As I write this, I have a casual job (with full-time hours) that is completely unrelated to travel (and music – my other love). For the last couple of years, I have travelled in between work, using my annual leave (vacation/holiday entitlements). I do my best to take advantage of weekends and long weekends to travel within my own state or interstate. If I am short on money, I’ll wander around areas of Melbourne that I have never visited before, or revisit my favourite places that I will always find pleasure in seeing. In extreme circumstances (so far, I’ve done this twice), I’ve quit my job to embark on extended travel.

I’m really lucky. I live in Australia, a country where I can restart over and over again. In my personal experience, I have been able to find work, save my money, resign to travel, return home and do it all over again.
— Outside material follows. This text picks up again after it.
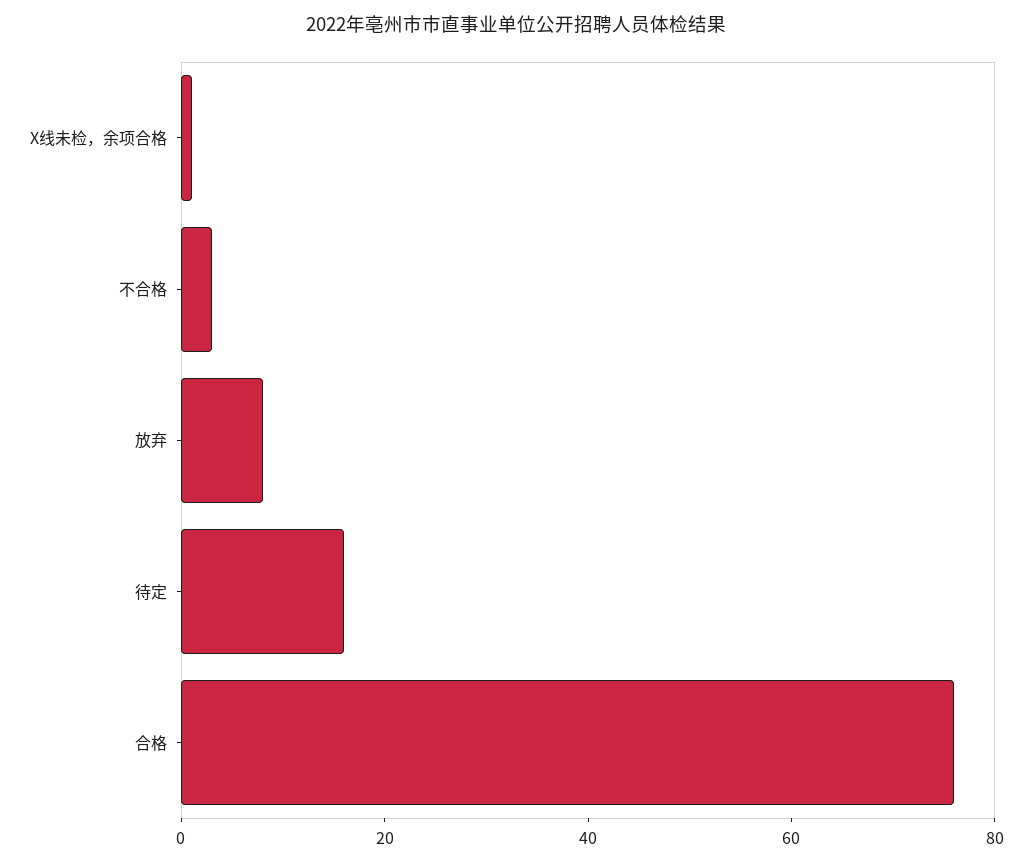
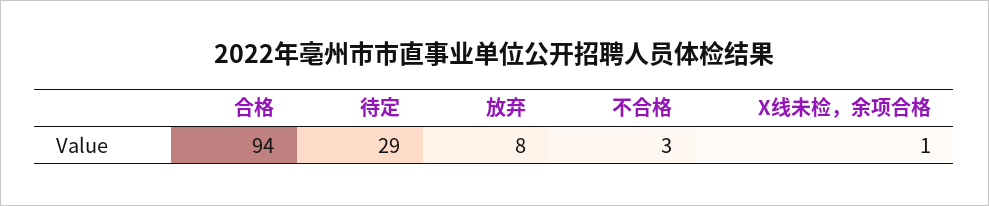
待定: 15 -> 29
合格: 75 -> 94

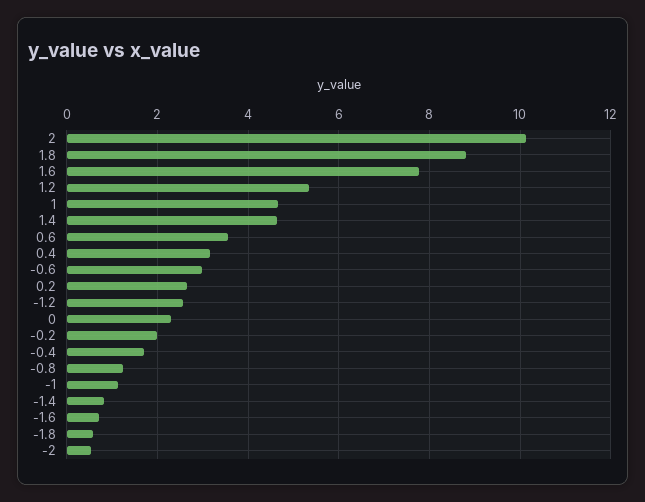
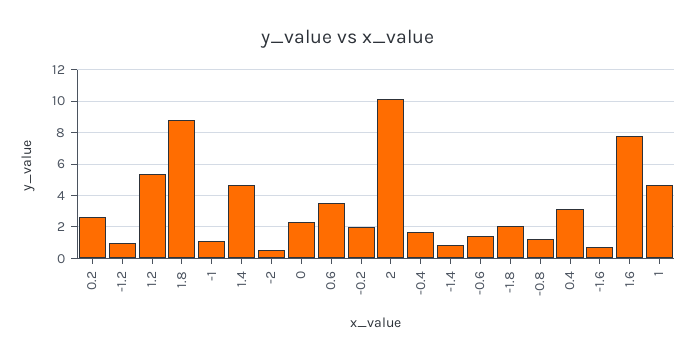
-0.6: 3 -> 1.5
-1.2: 2.6 -> 1
-1.8: 0.6 -> 2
As the saying goes, “work, save, travel, repeat.” However, I have found that this pattern works best if you’re single; you’re not picky with jobs and if you still live with your parents, like me.

Trying to fit in travel while working a full-time job can be challenging and sometimes exhausting. There are times when I just want to rest and do nothing except eat and binge watch TV, and that’s OK, it’s important to have a break. But when you want to travel bad enough, or just escape the daily grind, like I do, you make it happen. These days, every outing is an opportunity for me to take photos and turn it into a travel-like experience. My days feel so much more fulfilled than they used to.

As you can imagine, living with my parents helps A LOT with saving money (thanks mum and dad!). I don’t own a car, instead I heavily rely on public transport or simply walk, and I have reduced my spending significantly. At the beginning of 2016 I vowed to stop buying new clothes, shoes and accessories and keep cosmetics to a minimum. I’ve also reduced eating out and started preparing my own meals, which is extremely economical.

Right now, I have it pretty easy. I work, I save my money and when I reach my financial goal, or if I’ve had enough of routine, whichever comes first, I pack my bags and leave. I am not saying my method suits everyone, it’s all circumstantial. You do what works for you. This is just how it happens to work for me. It’s a little unconventional and I often question the longevity of it. Eventually, I won’t be able to get away with living this way. But I will do so for as long as I can.